In frameshifted mRNAs, the quantitative impact of the low-tAI stretches of ORF in expression remains elusive. It will be interesting to see if they can explain more or less quality control than NMD. In addition, the effect of codon bias on expression is expected to impact protein levels (20,23), not only mRNA. This predicts that the impact of codon bias on expression is higher than reported here (Figure 3A), which is not true for NMD. This could explain why we observe a lot of splice isoforms that have PTCs in humans, which may arise from frameshifting splicing errors. NMD does not remove them (as we can detect them), but it is likely that they have lower codon adaptation and reduced protein levels.

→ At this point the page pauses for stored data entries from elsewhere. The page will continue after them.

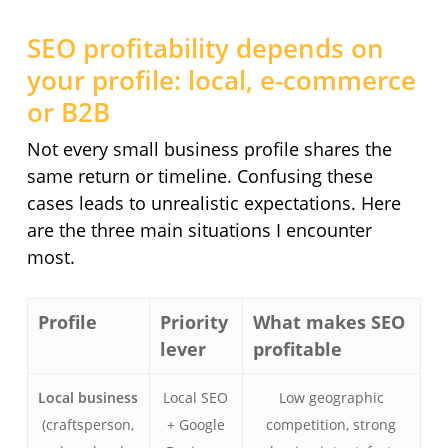
SEO profitability depends on
your profile: local, e-commerce
or B2B
Not every small business profile shares the
same return or timeline. Confusing these
cases leads to unrealistic expectations. Here
are the three main situations I encounter
most.
Profile
Priority
What makes SEO
lever
profitable
Local business
Local SEO
Low geographic
(craftsperson,
+ Google
competition, strong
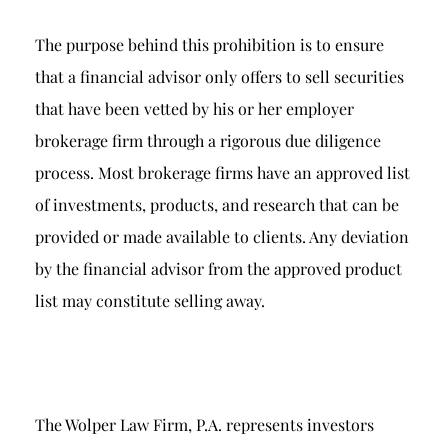
The purpose behind this prohibition is to ensure
that a financial advisor only offers to sell securities
that have been vetted by his or her employer
brokerage firm through a rigorous due diligence
process. Most brokerage firms have an approved list
of investments, products, and research that can be
provided or made available to clients. Any deviation
by the financial advisor from the approved product
list may constitute selling away.
The Wolper Law Firm, P.A. represents investors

Finally, this work raises a possible explanation for an adaptive benefit of imbalanced tRNA repertoires (22), which would confer the ability to degrade transcripts that are not supposed to be highly expressed. It is almost certain that cells avoid selecting the expression of ORFs with a random composition of codons. Frameshifts generate such random stretches, that are likely targeted for decay. Thus, there may be an evolutionary pressure for imbalanced tRNA repertoires to ensure proper mechanisms of mRNA quality control. It will be interesting to determine if this process has driven the evolution of codon bias and codon-usage associated mRNA stability, or it is a passive result due to the fact that almost any frameshift will reduce the optimality of the already very optimal genes.
Methods
Codon bias measurements
Codon bias was approximated by calculating the tRNA adaptation index (tAI) (dos Reis et al. 2003) for each open reading frame (ORF, either native of the yeast transcriptome or simulated). In order to generate random ORFs we simulated random transcription start sites (TSS) across the whole genome of Saccharomyces cerevisiae (Cherry et al. 2012) and generated the ORF starting at the first ATG from the TSS. tAI was calculated on each of them in order to measure the codon bias of random coding sequences.
mRNA expression weighting
In order to approximate per-transcript distributions (of tAI and 3’UTR length) we weighted each gene by the sum of the TPM expression obtained from multiple RNA-seq experiments (generated in (Carey 2015)). This means that each gene has a weight in the distribution which is proportional to it’s mRNA expression.
Relationship between ORF features and expression
We obtained data about the relationship between several ORF features (3’UTR length and tAI) and mRNA expression from an existing dataset (Espinar et al. 2018). It includes the expression measurements for a library of ~10,000 ORFs randomly generated from the yeast genome. In order to determine the impact of 3’UTR length on NMD we generated generated the same library on a UPF1 deletion strain, as described before (Espinar et al. 2018).
Simulating frameshifts
As an example of frameshift, we simulated 105 random single-base deletions on yeast native transcripts. Each gene includes a number of mutations proportional to its expression level (as explained in mRNA expression weighting). For each error (and corresponding native transcript) we calculated tAI between the frameshift and the PTC (local tAI) and the resulting 3’UTR length.
Data availability
All code and data are at https://github.com/MikiSchikora/CodonBias_QualityControl
Funding details
This work was supported by Ministerio de Economía y Competitividad (MINECO) and the Fondo Europeo de Desarrollo Regional (FEDER) BFU2015-68351-P (MINECO / ERDF EU), AGAUR (2014SGR0974 and 2017SGR1054) and the Unidad de Excelencia María de Maeztu, funded by MINECO (MDM-2014-0370).
Disclosure statement
The authors declare that they have no competing interests.